Mix brown sugar and white sugar with the butter/cocoa mixture.
Add eggs and vanilla.
Mix in salt, baking soda, and flour.
Chill dough for 45 minutes- 1 hour. Preheat oven to 350 degrees.
Scoop dough onto parchment paper lined cookie sheets using a medium cookie scoop (2 Tbsp. size).
Bake cookies for 9 minutes. Let cool on cookie sheet.
Marshmallow Frosting
Mix butter, powdered sugar, vanilla and milk with electric mixer. Beat until smooth. Stir in marshmallow creme.Reserve 1/2 cup of frosting for the white squiggly detail on cookies.Fill a pastry bag or plastic bag with marshmallow frosting and cut off the corner of the bag.Swirl frosting over cooled cookies. Refrigerate frosted cookies 10-15 minutes, until frosting is set.
Glaze
Heat glaze ingredients in a microwave safe bowl for 30 seconds. Stir. Heat an additional 20-30 seconds. Stir until smooth and creamy. If additional time is needed do it in 10 second increments. Note: You can use a double boiler to melt the chocolate and glaze instead of a microwave if you want. It’s easier to not over heat the chocolate in an double boiler. Dip top of frosted cookies in glaze, just enough to cover the marshmallow frosting.Place cookies on a rack or cookie sheet and let stand 10-15 minutes.

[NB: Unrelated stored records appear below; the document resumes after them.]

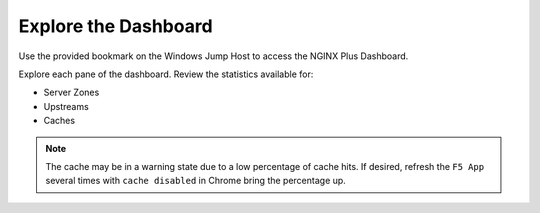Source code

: Explore the Dashboard
=====================

Use the provided bookmark on the Windows Jump Host to access the NGINX Plus Dashboard.

.. image:: /_static/plusdashboard.png

Explore each pane of the dashboard. Review the statistics available for:

- Server Zones
- Upstreams
- Caches

.. note:: The cache may be in a warning state due to a low percentage of cache hits. If desired, refresh the ``F5 App`` several times with ``cache disabled`` in Chrome bring the percentage up.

Place reserved frosting a small pastry bag or plastic bag and cut a tiny tip off the corner (or use a #5 or #7 frosting tip).Swirl frosting over cookies in a loopy loop design.
Video
Notes
I use my stand mixer, but a hand mixer or Danish dough whisk works as well.I always use salted butter in my baking, but you can use unsalted butter.Melted butter can be used warm (no need to cool).